In that instant, he lunged at me, and I at him. The twenty paces between us were quickly reduced to nil, and in once grand, practiced sweep, our swords collided, once with metal, and then with flesh.

An instant was all it took, and then it was over. I stumbled and nearly planted my face into the dusty earth, but caught my footing, regained my balance, and stood straight up to face the setting sun. My back was to him, exposed, and I feared, if for just a moment. Whipping around to face him, my hair gracelessly caught the wind, fluttering, then laying sedate along my shoulders once more.

He was on the ground in a pool of his own blood, one hand trying to keep his guts inside his body, the other reaching for his pistol. He stopped when he saw me turn, his eyes and mouth agape, the blood washing over his lips telling me I had cut into his stomach, and could smell the acrid smell of acid and blood and death in the air, a metallic odor that molested my senses.

Bleeding to death by way of the stomach is one of the slowest and most painful ways to die, and he deserved every second of it, but I didn’t have the patience.

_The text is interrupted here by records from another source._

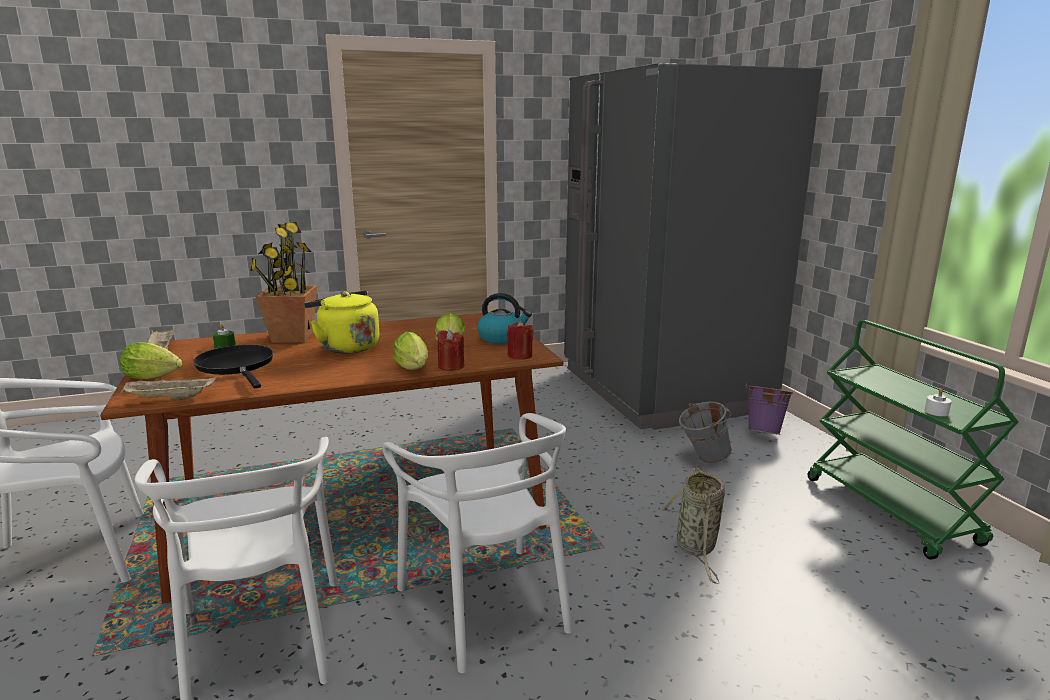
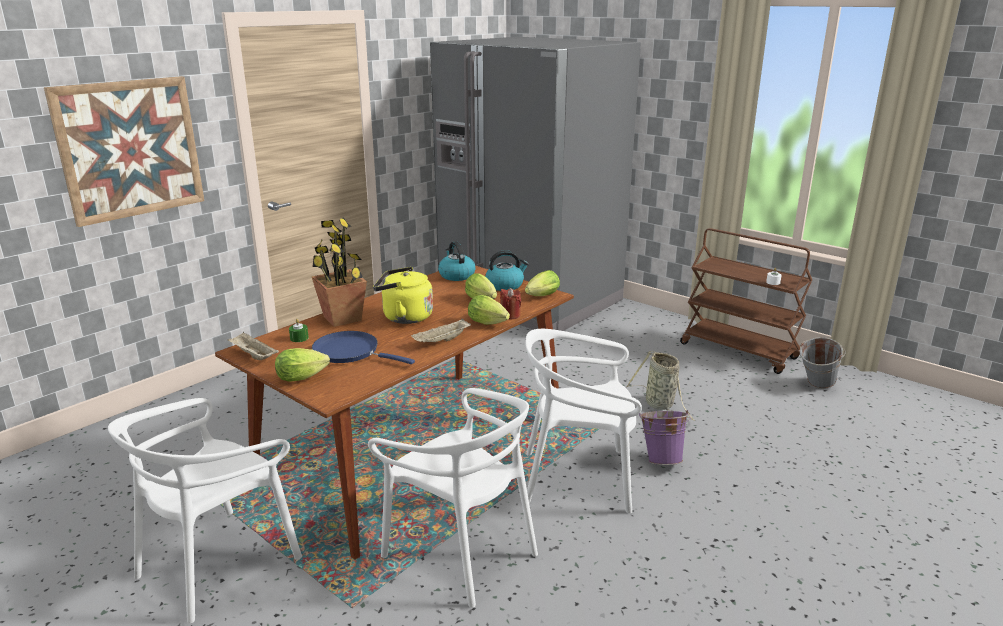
camera: 30 degrees left, 5 degrees up
(169, 399) = (355, 389): beige tray -> beige tray (442, 341)
(218, 158) = (130, 149): none -> picture
(237, 366) = (350, 352): black frying pan -> blue frying pan
(470, 321) = (456, 275): none -> kettle
(486, 605) = (578, 478): white chair -> white chair turned 150 degrees clockwise
(520, 356) = (541, 297): red candle -> lettuce
(702, 459) = (609, 347): grey bucket -> grey bucket (815, 386)
(764, 432) = (628, 318): purple bucket -> purple bucket (661, 459)
(892, 511) = (739, 351): green cart -> brown cart

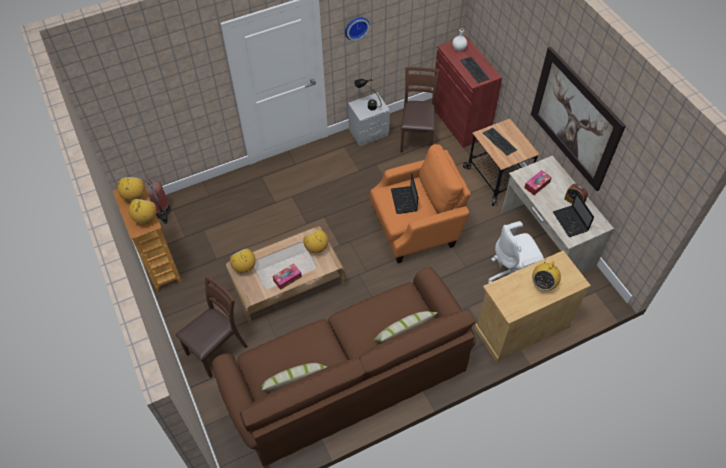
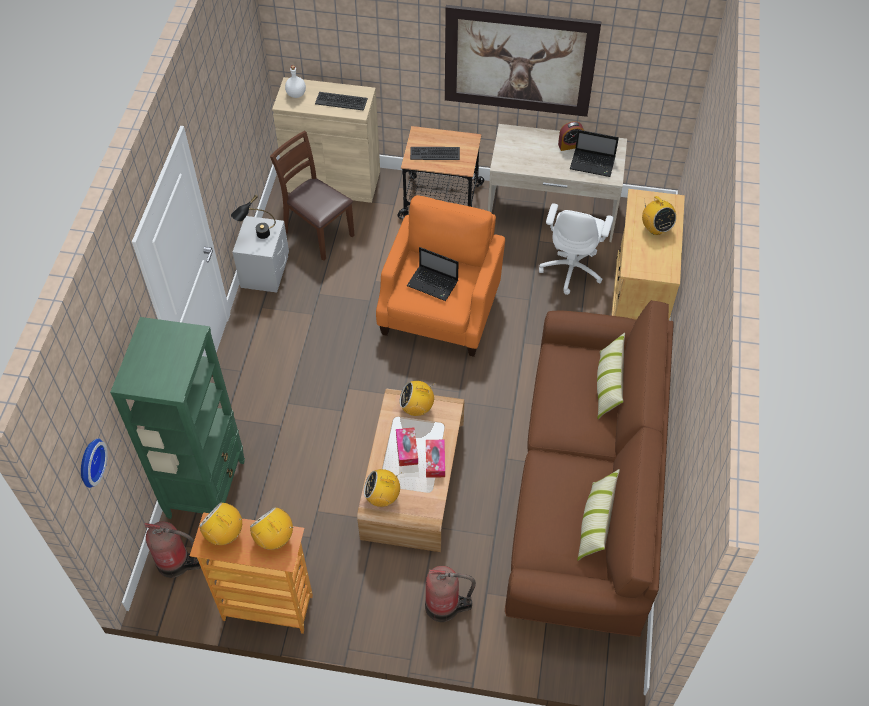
camera: 55 degrees left, 0 degrees up
(213, 196) = (207, 488): none -> green bookcase
(217, 349) = (445, 606): brown chair -> fire extinguisher
(356, 27) = (213, 144): wall clock -> wall clock (89, 462)
(460, 121) = (333, 181): red cabinet -> beige cabinet
(537, 185) = (525, 159): tissue box -> tissue box (407, 449)

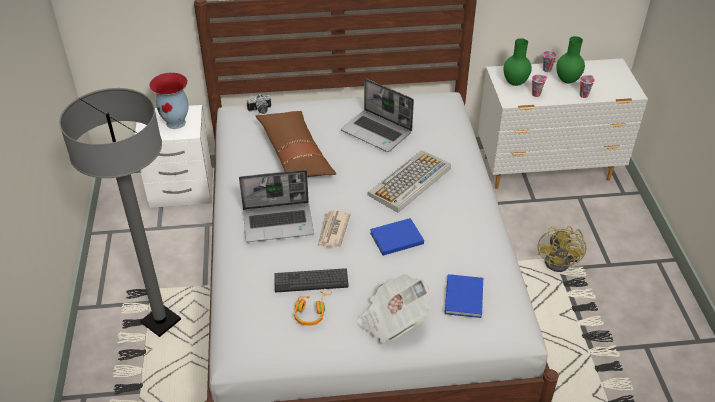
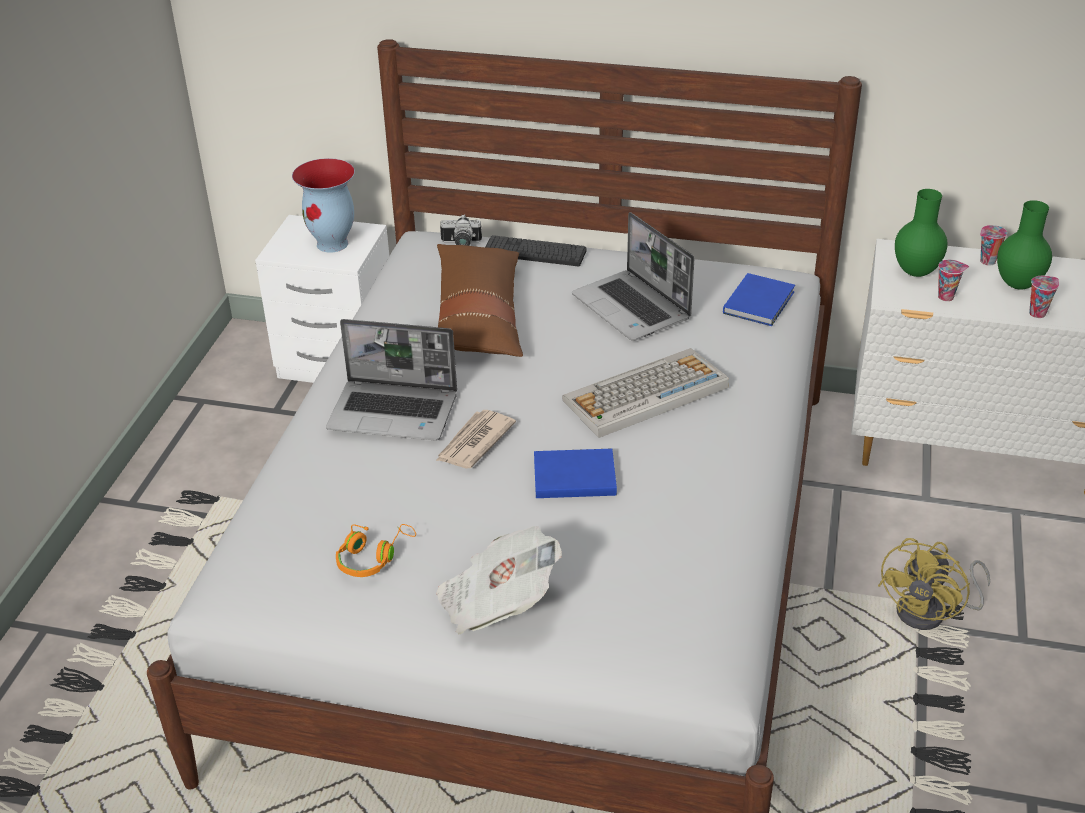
camera: 20 degrees right, 5 degrees down
(161, 321) = (210, 548): grey floor lamp -> none
(311, 281) = (397, 510): keyboard -> keyboard (534, 252)
(464, 296) = (643, 595): blue book -> blue book (760, 302)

“I loved you,” I whispered to him, and then caught him just above the ear with a bullet. Slipping the pistol back into the holster, I watched the ground soak up his blood for a moment, feeding it with his tainted blood as it had fed on the innocents he’s put to death. I spit on his chest. A fitting end.

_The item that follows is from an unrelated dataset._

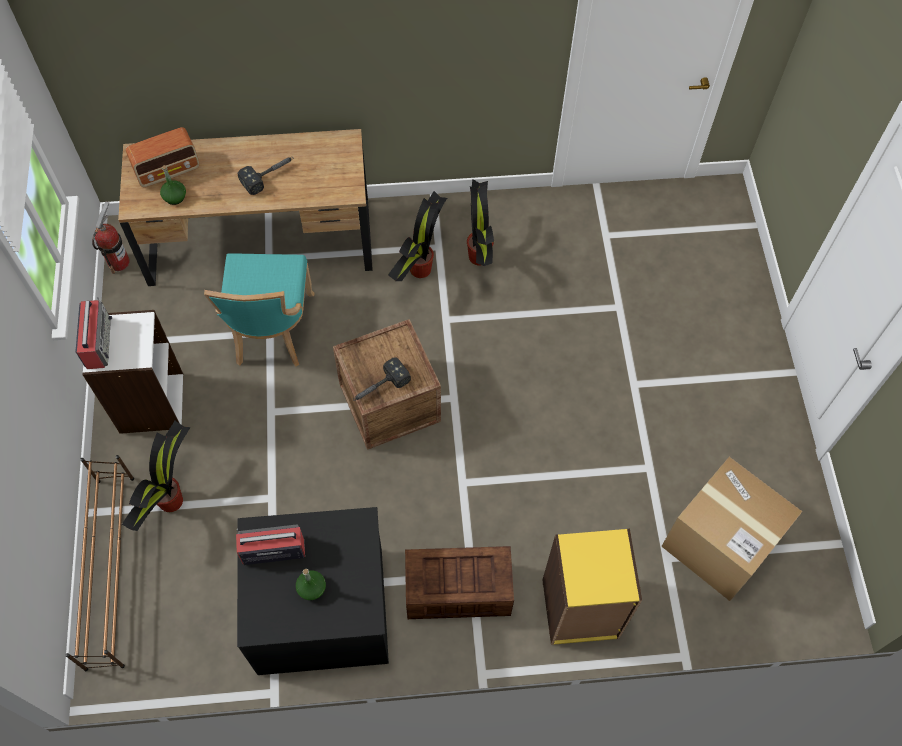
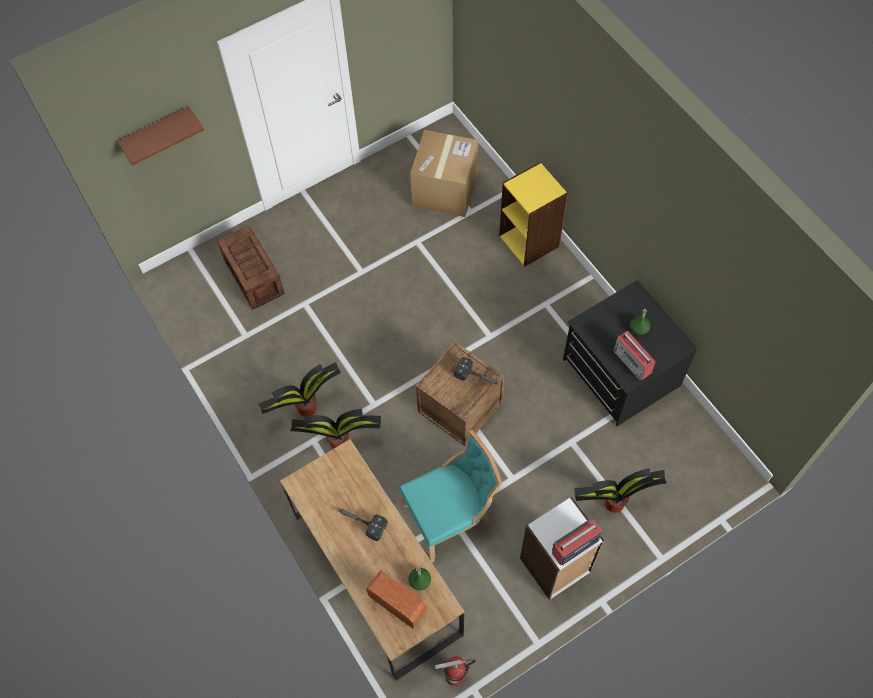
camera: 115 degrees left, 0 degrees up
(110, 569) = (681, 511): brown shoe rack -> none
(456, 591) = (561, 307): crate -> crate (254, 277)
(830, 82) = (157, 133): none -> brown shelf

“A fitting end indeed,” I murmured, reaching for a cigarette, but my pocket was damp. Dropping my sword, it landed with a dull clank as I touched my side with both hands. Pulling them away, scarlet fingertips prophesized my fate.

“Oh…” was the only word my moth formed, and it sounded strange to my own ears. It wasn’t an “oh” of surprise, or an “oh” to God, but a happenstance, “well, damn”, sort of “oh”.

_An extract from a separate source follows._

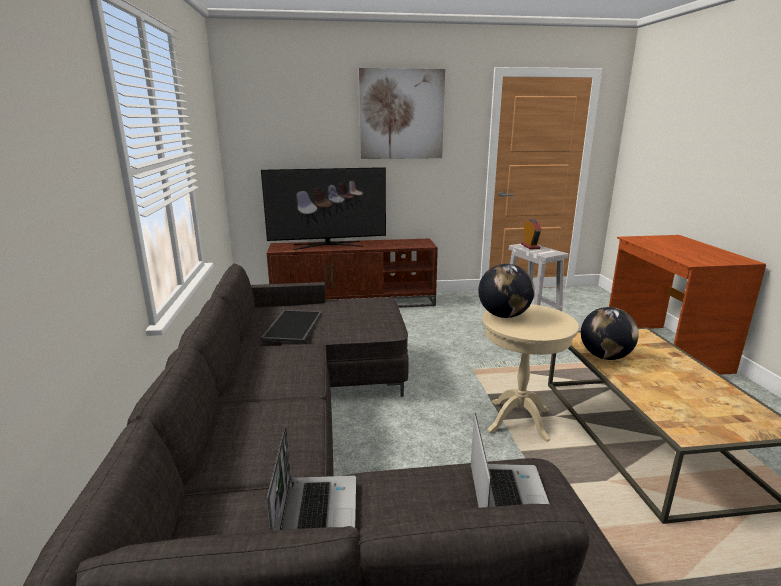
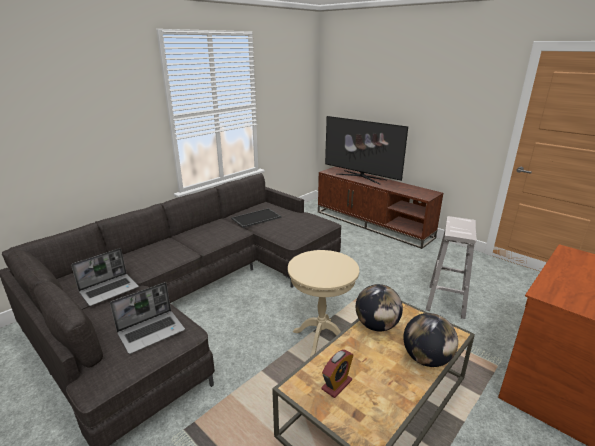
camera: 50 degrees right, 5 degrees up
(401, 114) = (435, 83): picture -> none
(504, 315) = (316, 257): globe -> globe (426, 359)
(530, 246) = (461, 223): alarm clock -> alarm clock (336, 384)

The sun curled up beneath it’s mountain-blanket and even the wind seemed to settle down for the night. Everything was still and quiet as a red moon rose, signaling the end of a season, the end of summer. The harvest moon.

As the sky darkened, so did my vision, and I was filled with an overwhelming warmth as I crashed to my knees, then onto my side, right next to him. His eyes were still open, and still black, and the blood on his lips only made him look alive. I’d shot him on the other side of his head, and from this angle, as my eyesight blurred, he looked like an angel. He had once been my angel.

It occurred to me, then, that angels fall. We all fall. And here I was, having falling into the arms of a man who had once been my friend, my comrade, my lover, and my enemy. To him, I whispered, “I loved you.” With my remaining strength, I turned to kiss his lips one last time and my mouth was flooded with the taste of blood, a taste like sugar and copper, and I wasn’t sure if it was his or mine. I rolled my head to watch the blackening sky as tiny stars blinked into existence one by one, but then, in a last great wash of cold and blackness, they were wiped away again, and my eyelids slipped shut.

It’s amazing how beautiful the world is just before you die.